#### ENTRIES SUPPLIED

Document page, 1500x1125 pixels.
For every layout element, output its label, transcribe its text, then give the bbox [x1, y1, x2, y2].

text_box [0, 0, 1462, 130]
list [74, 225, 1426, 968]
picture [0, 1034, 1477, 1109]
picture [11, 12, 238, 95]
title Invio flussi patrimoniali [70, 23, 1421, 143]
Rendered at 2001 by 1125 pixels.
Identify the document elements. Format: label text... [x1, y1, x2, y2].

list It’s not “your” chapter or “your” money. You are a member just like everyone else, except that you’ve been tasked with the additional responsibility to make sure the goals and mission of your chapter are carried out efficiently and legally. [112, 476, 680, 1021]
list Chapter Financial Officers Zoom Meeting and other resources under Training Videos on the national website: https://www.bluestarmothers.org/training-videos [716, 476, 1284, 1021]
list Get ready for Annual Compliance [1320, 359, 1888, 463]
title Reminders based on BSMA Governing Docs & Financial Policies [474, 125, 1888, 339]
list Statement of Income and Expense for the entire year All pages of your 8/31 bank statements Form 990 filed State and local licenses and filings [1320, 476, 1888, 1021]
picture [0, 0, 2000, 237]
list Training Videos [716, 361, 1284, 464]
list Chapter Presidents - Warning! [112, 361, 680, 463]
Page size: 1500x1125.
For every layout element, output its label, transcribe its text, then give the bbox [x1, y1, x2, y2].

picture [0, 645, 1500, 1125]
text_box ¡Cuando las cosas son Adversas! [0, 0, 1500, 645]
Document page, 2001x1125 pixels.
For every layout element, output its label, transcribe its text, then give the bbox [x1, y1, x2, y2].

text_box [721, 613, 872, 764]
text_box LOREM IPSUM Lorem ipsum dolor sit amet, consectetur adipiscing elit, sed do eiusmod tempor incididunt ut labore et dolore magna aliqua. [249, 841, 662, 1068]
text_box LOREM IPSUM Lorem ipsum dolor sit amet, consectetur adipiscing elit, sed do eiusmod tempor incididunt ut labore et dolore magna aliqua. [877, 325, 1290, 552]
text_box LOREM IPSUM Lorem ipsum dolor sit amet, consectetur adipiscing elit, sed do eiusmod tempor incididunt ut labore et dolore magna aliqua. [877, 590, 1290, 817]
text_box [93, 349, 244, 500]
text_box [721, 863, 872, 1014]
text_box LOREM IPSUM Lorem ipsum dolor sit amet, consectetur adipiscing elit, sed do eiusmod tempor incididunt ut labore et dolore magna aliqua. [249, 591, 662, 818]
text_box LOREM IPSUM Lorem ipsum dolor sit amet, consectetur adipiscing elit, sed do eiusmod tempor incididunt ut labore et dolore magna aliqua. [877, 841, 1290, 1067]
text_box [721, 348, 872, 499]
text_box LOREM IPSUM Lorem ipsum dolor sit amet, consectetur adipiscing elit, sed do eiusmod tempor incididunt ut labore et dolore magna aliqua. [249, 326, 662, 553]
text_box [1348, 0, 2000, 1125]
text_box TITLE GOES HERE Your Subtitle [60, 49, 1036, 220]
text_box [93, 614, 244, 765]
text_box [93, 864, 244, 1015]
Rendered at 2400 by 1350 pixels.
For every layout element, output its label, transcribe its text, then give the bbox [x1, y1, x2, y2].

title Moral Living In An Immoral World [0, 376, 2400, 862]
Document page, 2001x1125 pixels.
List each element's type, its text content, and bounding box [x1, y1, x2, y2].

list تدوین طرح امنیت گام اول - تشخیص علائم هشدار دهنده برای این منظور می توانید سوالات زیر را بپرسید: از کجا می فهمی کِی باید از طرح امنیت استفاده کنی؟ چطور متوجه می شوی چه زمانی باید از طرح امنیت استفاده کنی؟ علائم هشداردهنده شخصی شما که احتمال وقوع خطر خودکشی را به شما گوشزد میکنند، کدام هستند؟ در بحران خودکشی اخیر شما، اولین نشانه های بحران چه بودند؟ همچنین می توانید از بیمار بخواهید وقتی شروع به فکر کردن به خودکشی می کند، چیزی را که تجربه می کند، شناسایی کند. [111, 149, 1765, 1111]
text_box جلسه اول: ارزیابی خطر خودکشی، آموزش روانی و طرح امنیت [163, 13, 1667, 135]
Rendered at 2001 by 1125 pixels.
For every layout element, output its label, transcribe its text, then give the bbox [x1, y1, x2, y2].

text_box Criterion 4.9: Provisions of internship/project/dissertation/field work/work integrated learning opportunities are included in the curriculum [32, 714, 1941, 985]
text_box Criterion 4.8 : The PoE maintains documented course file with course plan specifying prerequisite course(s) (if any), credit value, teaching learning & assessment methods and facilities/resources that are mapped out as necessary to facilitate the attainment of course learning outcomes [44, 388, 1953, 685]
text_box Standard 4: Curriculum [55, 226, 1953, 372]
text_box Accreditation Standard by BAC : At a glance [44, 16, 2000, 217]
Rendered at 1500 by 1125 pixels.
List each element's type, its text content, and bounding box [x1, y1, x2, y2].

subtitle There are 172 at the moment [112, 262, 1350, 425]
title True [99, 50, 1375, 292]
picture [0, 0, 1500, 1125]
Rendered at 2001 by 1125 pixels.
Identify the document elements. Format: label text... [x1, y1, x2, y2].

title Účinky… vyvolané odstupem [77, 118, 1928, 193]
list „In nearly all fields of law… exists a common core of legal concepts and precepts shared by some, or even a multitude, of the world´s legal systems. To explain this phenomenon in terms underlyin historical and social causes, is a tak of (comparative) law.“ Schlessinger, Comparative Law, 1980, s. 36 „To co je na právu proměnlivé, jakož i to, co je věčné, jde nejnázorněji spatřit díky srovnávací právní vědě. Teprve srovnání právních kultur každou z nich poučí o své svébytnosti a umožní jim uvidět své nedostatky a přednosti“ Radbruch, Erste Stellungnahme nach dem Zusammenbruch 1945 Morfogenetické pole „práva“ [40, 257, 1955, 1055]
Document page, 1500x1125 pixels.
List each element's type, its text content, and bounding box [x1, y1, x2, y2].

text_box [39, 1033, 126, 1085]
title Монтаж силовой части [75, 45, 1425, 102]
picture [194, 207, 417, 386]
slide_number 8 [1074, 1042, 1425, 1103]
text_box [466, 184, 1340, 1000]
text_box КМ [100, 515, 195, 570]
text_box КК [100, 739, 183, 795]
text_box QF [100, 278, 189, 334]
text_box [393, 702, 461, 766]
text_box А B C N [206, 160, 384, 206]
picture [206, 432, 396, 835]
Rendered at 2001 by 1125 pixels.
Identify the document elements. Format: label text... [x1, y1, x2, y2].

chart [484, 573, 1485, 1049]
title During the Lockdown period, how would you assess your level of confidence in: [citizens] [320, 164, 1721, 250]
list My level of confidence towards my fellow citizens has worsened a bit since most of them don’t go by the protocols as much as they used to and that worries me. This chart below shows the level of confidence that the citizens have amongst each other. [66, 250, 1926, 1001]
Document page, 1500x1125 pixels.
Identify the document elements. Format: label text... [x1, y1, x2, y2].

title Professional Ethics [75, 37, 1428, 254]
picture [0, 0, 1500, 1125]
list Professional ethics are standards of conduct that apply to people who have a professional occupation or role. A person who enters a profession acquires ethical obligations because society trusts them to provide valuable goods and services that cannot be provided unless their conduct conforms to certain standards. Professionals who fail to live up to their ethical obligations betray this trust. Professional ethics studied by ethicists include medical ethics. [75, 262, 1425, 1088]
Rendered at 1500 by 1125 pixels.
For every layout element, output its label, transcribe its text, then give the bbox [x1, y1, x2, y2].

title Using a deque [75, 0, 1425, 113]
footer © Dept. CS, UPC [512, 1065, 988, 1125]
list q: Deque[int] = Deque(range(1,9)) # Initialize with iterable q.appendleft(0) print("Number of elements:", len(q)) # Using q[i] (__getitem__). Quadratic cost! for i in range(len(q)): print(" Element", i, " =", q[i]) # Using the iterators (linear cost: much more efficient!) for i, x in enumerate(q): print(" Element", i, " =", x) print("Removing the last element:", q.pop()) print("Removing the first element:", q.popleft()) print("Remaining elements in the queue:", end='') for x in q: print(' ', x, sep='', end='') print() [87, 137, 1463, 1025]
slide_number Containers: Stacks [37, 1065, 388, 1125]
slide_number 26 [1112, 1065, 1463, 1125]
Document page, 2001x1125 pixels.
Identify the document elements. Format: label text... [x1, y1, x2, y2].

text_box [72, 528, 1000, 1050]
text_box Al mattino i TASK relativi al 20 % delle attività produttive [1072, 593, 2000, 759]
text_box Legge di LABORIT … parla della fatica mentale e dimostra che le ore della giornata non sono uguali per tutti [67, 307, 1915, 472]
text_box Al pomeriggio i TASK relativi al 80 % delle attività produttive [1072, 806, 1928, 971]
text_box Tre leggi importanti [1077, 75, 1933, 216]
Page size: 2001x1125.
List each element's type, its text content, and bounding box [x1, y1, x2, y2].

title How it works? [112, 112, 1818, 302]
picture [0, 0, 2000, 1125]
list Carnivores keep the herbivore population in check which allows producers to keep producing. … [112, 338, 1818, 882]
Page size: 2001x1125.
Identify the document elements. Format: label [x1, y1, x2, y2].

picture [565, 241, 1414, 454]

########

Starting from the line holding "Identify the document elements. Format: label [x1, y1, x2, y2].", restate the remaining lines of the data word for word, including the last.

Identify the document elements. Format: label [x1, y1, x2, y2].

picture [565, 241, 1414, 454]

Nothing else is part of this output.